(Dataset items)
*** Block opens ***
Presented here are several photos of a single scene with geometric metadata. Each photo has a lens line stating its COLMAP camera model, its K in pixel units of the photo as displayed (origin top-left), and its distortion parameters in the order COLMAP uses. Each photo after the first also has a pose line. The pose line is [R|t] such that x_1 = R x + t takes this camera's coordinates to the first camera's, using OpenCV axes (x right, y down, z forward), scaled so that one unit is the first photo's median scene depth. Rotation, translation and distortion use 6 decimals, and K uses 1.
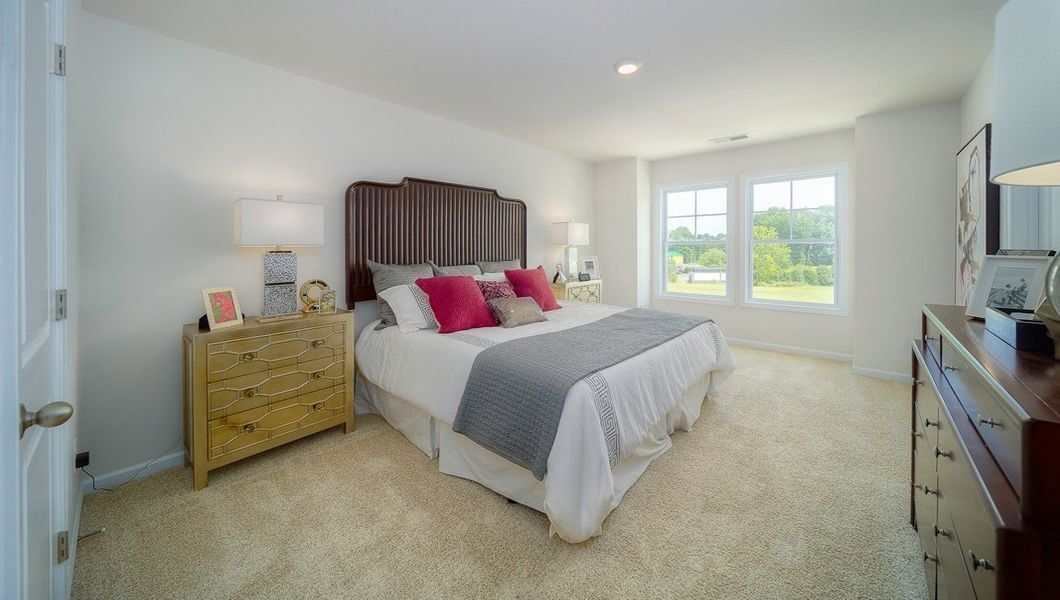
lens RADIAL K [[373.4, 0, 528.9], [0, 373.4, 246.0], [0, 0, 1]] dist [-0.001243, 0.000058]
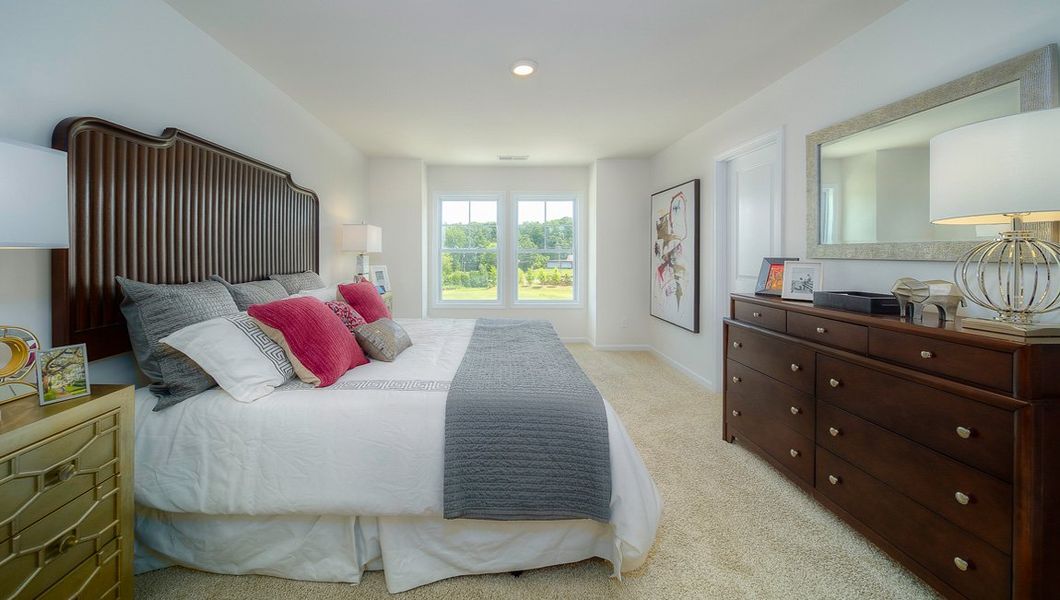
lens RADIAL K [[385.2, 0, 490.2], [0, 385.2, 259.5], [0, 0, 1]] dist [0.001231, -0.000041]
pose [[0.743316, -0.001678, 0.668938, -0.343330], [-0.007525, 0.999913, 0.010869, 0.003699], [-0.668898, -0.013113, 0.743238, 0.234569]]
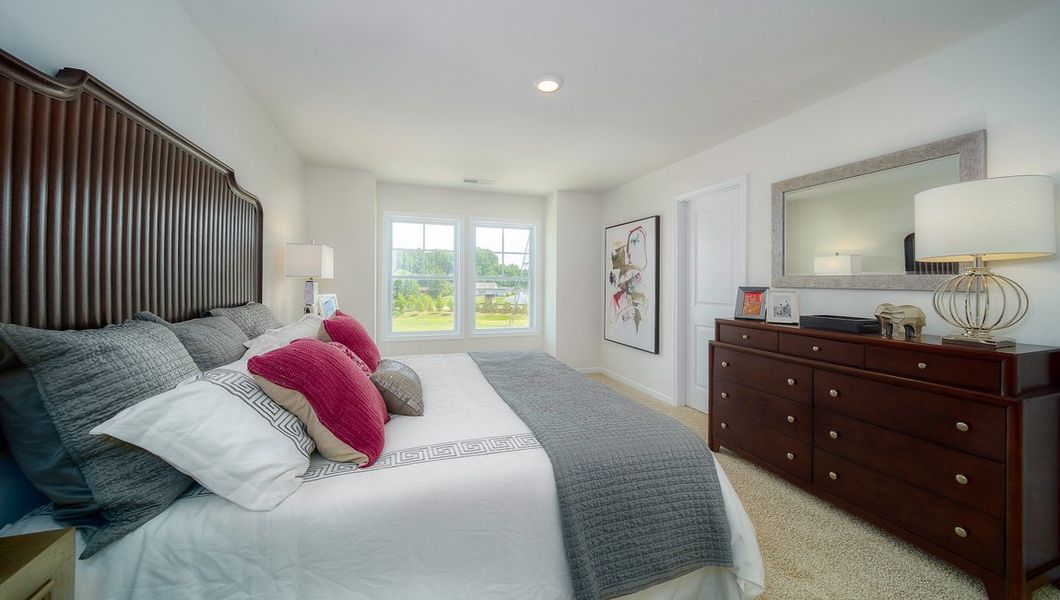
lens RADIAL K [[373.4, 0, 525.9], [0, 373.4, 283.8], [0, 0, 1]] dist [-0.001243, 0.000058]
pose [[0.478888, 0.007081, 0.877847, -0.407205], [-0.013407, 0.999910, -0.000751, 0.005223], [-0.877773, -0.011409, 0.478940, 0.450800]]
*** Block closes ***
* **Problem**:
Can you repeat every line of the items above word for word, omitting the pictures?

* **Answer for this exercise**:
Presented here are several photos of a single scene with geometric metadata. Each photo has a lens line stating its COLMAP camera model, its K in pixel units of the photo as displayed (origin top-left), and its distortion parameters in the order COLMAP uses. Each photo after the first also has a pose line. The pose line is [R|t] such that x_1 = R x + t takes this camera's coordinates to the first camera's, using OpenCV axes (x right, y down, z forward), scaled so that one unit is the first photo's median scene depth. Rotation, translation and distortion use 6 decimals, and K uses 1.
lens RADIAL K [[373.4, 0, 528.9], [0, 373.4, 246.0], [0, 0, 1]] dist [-0.001243, 0.000058]
lens RADIAL K [[385.2, 0, 490.2], [0, 385.2, 259.5], [0, 0, 1]] dist [0.001231, -0.000041]
pose [[0.743316, -0.001678, 0.668938, -0.343330], [-0.007525, 0.999913, 0.010869, 0.003699], [-0.668898, -0.013113, 0.743238, 0.234569]]
lens RADIAL K [[373.4, 0, 525.9], [0, 373.4, 283.8], [0, 0, 1]] dist [-0.001243, 0.000058]
pose [[0.478888, 0.007081, 0.877847, -0.407205], [-0.013407, 0.999910, -0.000751, 0.005223], [-0.877773, -0.011409, 0.478940, 0.450800]]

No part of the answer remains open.